2024年1月から2025年9月19日までのパフォーマンスの実際について「ピクテ・ゴールド(為替ヘッジなし)」と代表的なインデックスファンドである「eMAXIS Slim 全世界株式(オール・カントリー)」、「eMAXIS Slim 米国株式(S&P500)」、そして、「iFreeNEXT FANG+インデックス」を比較してみると、「ピクテ・ゴールド(為替ヘッジなし)」の基準価額は一貫して右肩上がりで上昇を続けている。2025年9月19日時点での基準価額の水準は「iFreeNEXT FANG+インデックス」が一番良いのだが、同ファンドは2024年8月と2025年4月に大きな下落局面がある。2025年9月19日時点の基準価額の水準が高いのは、2024年に70.75%という驚異的な上昇があったためだ。2025年の年初からの上昇率は13.12%で「ピクテ・ゴールド(為替ヘッジなし)」に劣っている。
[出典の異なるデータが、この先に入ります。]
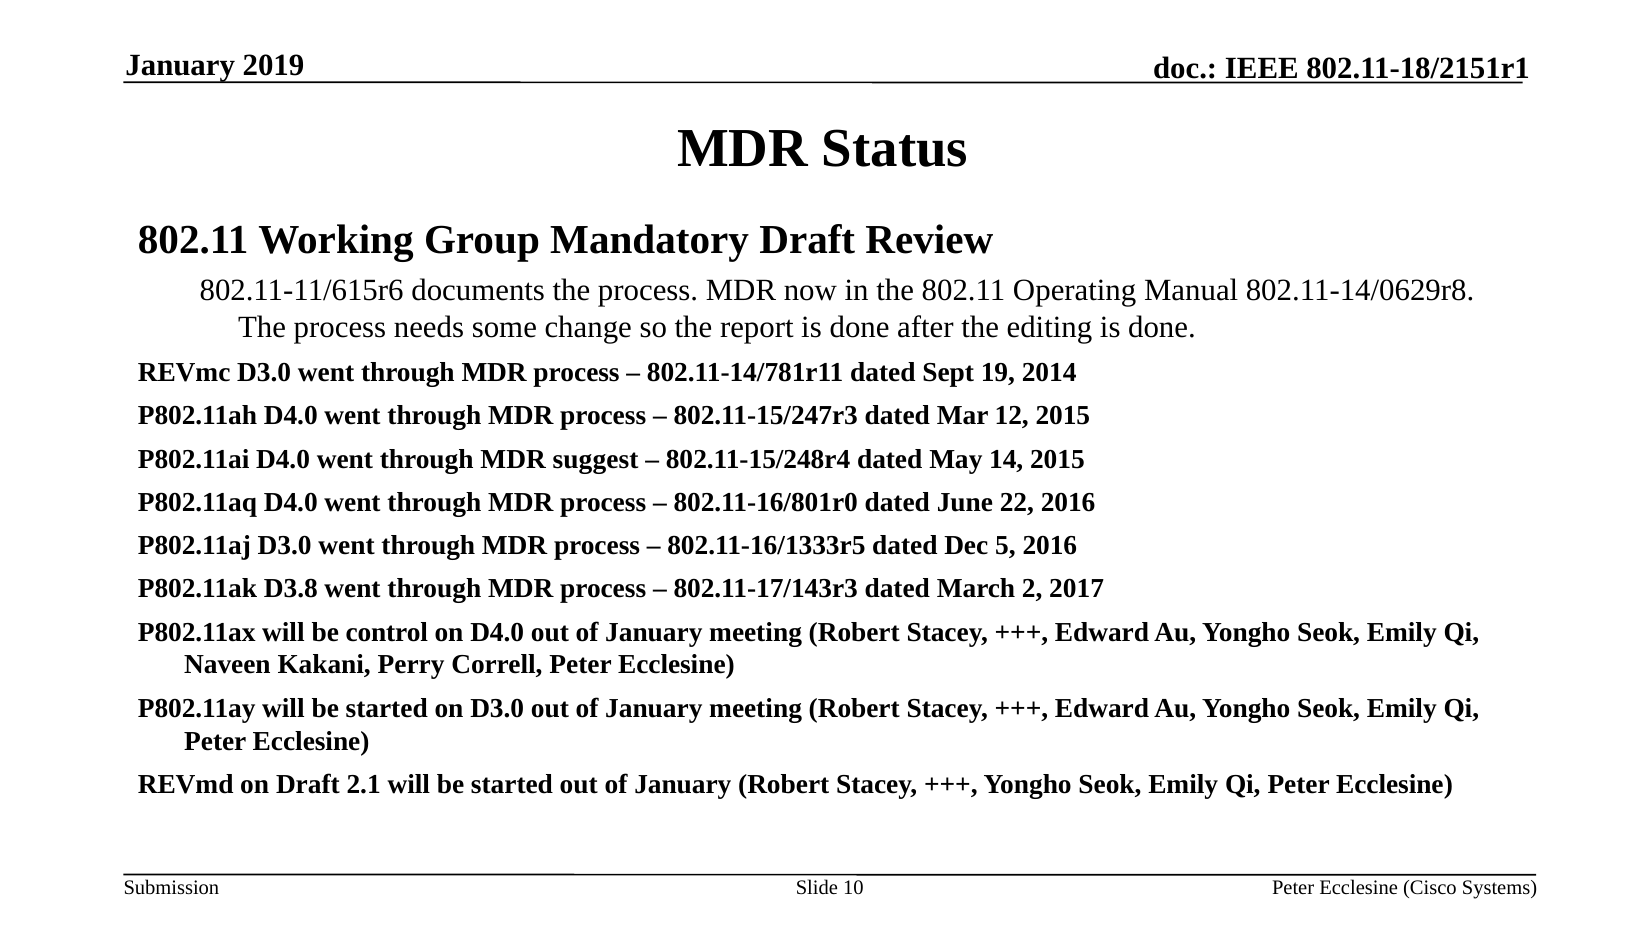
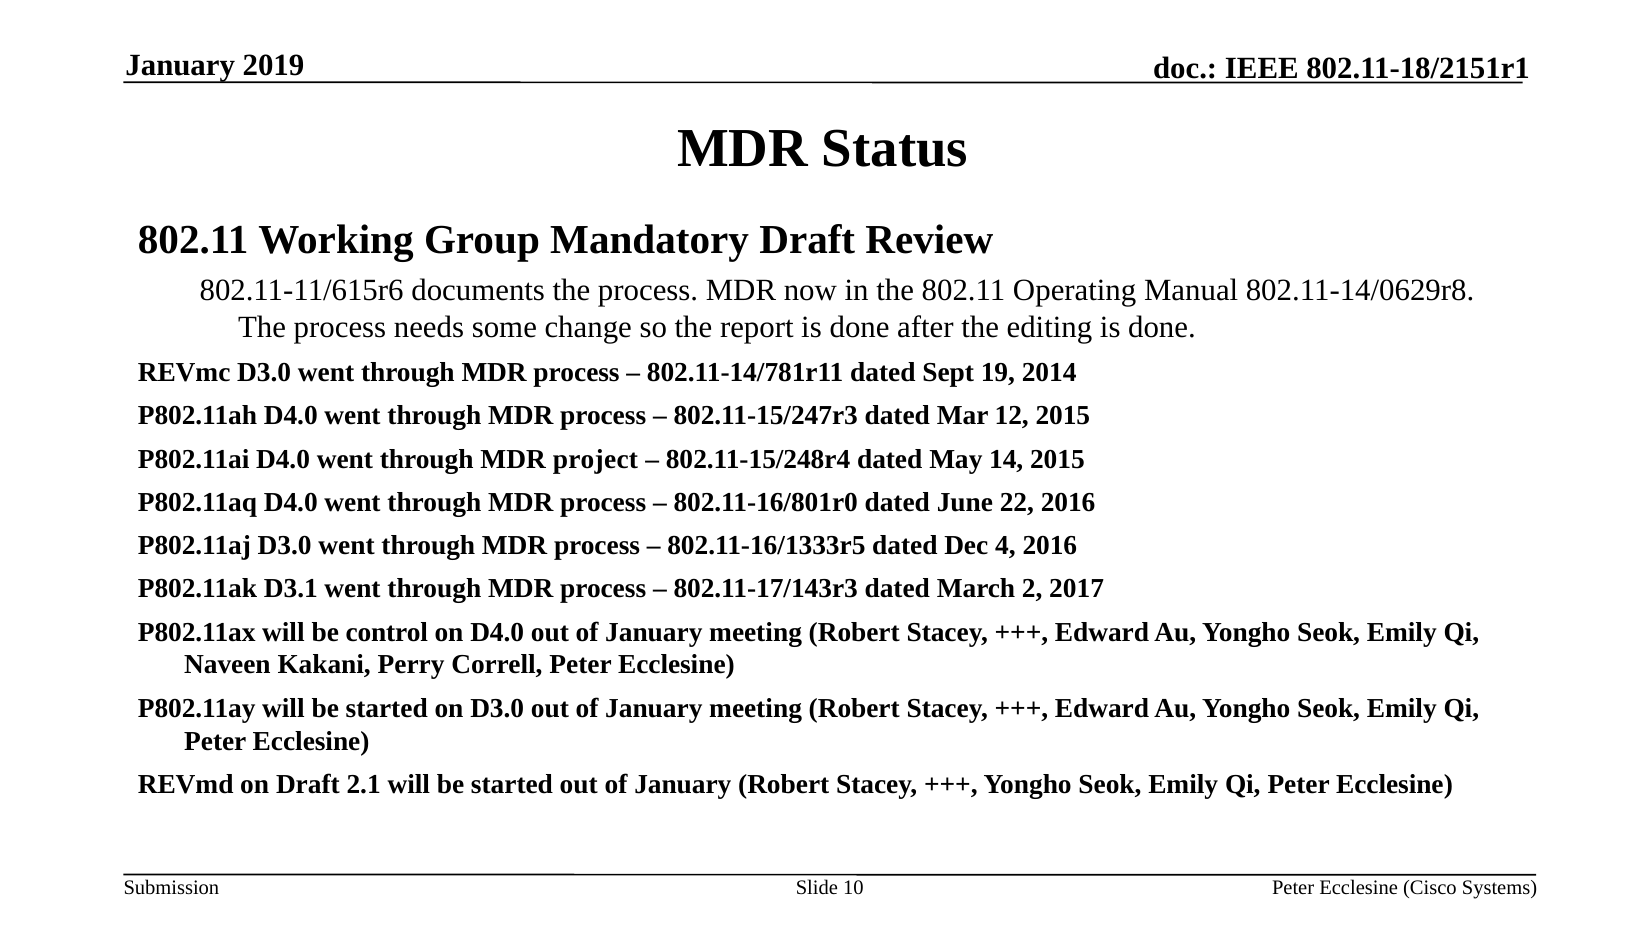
suggest: suggest -> project
5: 5 -> 4
D3.8: D3.8 -> D3.1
「ピクテ・ゴールド(為替ヘッジなし)」は2024年に39.55%の上昇率だった。これは、「eMAXIS Slim 米国株式(S&P500)」の40.78%よりやや劣ったものの、「eMAXIS Slim 全世界株式(オール・カントリー)」の32.48%を上回る成績だった。ところが、2025年の年初から9月19日までの成績は、「eMAXIS Slim 米国株式(S&P500)」は4.77%と鈍化し、「eMAXIS Slim 全世界株式(オール・カントリー)」も8.99%にとどまる。一方で「ピクテ・ゴールド(為替ヘッジなし)」は29.58%と2024年と変わらないほどの好成績になっている。このように2年連続で30%程度の高い上昇になっていることが「ピクテ・ゴールド(為替ヘッジなし)」の特徴だ。このパフォーマンスを率直に評価すれば、売れ筋ランキングのトップに立っていることが当然のように思える。